Wawrinka plays No. 1 Novak Djokovic, who used his typical relentless defense to reach the semifinals for the seventh straight year, beating No. 21 Mikhail Youzhny 6-3, 6-2, 3-6, 6-0.
Murray's loss ended a stay in New York during which the third seed never got completely comfortable — not when he had to wait until the first Wednesday to begin defense of his title, not when he struggled in a four-set victory over Denis Istomen in the fourth round and not Thursday.
"When it's breezy conditions, I think everyone takes a bit of time to feel comfortable on the court," Murray said. "But I don't think I was playing poorly. I got to the quarterfinals of a Slam, which isn't easy."
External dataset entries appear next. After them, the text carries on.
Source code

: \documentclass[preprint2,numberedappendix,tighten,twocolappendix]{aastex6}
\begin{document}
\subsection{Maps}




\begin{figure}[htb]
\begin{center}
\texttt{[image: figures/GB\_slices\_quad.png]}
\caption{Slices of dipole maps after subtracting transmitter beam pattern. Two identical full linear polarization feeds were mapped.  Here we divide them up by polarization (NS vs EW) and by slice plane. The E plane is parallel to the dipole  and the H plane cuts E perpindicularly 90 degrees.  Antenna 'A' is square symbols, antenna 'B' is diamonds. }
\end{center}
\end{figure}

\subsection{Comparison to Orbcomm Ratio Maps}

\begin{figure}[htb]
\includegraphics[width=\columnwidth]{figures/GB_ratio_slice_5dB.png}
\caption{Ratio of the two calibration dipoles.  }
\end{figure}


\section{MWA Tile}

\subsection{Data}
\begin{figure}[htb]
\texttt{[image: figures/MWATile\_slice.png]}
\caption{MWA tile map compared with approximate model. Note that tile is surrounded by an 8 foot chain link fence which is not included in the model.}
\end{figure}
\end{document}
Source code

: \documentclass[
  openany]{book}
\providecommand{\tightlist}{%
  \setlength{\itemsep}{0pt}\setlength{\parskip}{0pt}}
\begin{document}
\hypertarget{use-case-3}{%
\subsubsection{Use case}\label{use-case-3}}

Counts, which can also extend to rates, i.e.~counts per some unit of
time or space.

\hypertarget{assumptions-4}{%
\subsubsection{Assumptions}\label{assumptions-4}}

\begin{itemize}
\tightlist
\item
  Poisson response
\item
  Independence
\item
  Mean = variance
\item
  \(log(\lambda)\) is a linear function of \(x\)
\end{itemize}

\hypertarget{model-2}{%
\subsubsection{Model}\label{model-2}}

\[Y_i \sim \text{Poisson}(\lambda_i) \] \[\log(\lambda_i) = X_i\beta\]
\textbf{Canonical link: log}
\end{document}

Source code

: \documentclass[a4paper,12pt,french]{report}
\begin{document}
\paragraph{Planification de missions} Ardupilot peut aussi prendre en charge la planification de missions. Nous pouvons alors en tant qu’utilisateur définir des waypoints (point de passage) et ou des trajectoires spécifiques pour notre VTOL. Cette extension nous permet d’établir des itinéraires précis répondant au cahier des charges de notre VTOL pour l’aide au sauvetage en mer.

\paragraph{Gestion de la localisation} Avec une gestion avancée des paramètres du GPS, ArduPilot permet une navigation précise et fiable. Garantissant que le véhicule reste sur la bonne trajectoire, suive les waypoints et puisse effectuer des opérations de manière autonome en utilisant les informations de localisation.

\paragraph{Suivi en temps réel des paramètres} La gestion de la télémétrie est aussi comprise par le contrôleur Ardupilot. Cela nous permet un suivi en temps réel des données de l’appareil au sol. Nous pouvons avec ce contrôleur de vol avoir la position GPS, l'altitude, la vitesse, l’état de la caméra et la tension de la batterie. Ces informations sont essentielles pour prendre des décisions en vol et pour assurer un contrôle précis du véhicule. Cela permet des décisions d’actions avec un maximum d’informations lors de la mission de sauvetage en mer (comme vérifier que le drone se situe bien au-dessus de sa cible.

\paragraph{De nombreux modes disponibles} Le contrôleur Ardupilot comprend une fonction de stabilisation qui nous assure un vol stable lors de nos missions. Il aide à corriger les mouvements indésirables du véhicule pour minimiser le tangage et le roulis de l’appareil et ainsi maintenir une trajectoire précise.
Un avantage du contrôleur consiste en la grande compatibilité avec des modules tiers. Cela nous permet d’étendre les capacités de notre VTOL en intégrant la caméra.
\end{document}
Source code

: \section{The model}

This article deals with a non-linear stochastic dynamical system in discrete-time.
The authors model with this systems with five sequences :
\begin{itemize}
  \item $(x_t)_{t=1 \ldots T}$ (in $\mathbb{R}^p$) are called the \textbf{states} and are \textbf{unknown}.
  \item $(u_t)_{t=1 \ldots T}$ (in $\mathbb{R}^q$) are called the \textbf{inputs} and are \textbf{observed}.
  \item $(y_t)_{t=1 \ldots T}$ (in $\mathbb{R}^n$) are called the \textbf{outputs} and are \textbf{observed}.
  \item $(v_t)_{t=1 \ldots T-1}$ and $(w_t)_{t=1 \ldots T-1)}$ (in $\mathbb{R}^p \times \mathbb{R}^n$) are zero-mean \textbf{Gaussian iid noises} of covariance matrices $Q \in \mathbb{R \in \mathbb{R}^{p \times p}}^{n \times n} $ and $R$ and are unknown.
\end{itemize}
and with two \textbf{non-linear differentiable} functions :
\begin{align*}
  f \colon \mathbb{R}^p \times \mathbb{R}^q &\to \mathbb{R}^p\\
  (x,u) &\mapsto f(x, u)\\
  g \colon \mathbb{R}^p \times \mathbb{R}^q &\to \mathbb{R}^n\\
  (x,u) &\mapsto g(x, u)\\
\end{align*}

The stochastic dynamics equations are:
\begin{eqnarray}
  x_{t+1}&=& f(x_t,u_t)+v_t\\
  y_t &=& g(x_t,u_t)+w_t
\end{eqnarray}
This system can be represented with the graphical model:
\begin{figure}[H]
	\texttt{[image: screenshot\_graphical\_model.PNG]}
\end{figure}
Djokovic plays in the final four for the 14th Grand Slam in a row. That's the second-longest streak in history, trailing Roger Federer's 23. "I've been always trying to play my best tennis at Grand Slams," the 2011 Open champion said.
Serena still the favorite: Serena Williams is two wins away from her second consecutive Open championship and fifth in all. Having dropped a total of 13 games through five matches — including a 6-0, 6-0 victory in the quarterfinals — she plays today against No. 5 Li Na, the 2011 French Open winner, in the semifinals.
No. 2 Victoria Azarenka, a two-time Australian Open champion and last year's runnerup in New York, meets 83rd-ranked Flavia Pennetta in the other semi.
Williams has played in 23 previous major semifinals, more than twice the 10 total of the other three semifinalists. Never satisfied, she came to the Open with a new approach: She and coach Patrick Mouratoglou find something new to focus on each match. It might be something as straightforward as a target number of forehand winners.
"Just this tournament, I started setting different goals for myself, and it's been really working for me," Williams said.
Williams plays two matches today. After her semi, she and sister Venus face Andrea Hlavackova and Lucie Hradecka in the doubles semifinals. The Williamses advanced by knocking out top seeds Roberta Vinci and Sara Errani 6-3, 6-1 Thursday.
Bryans fall short: Trying to become the second men's doubles team to win all four Grand Slam tournaments in a calendar year, Americans Bob and Mike Bryan lost 3-6, 6-3, 6-4 to Leander Paes and Radek Stepanek in the semis.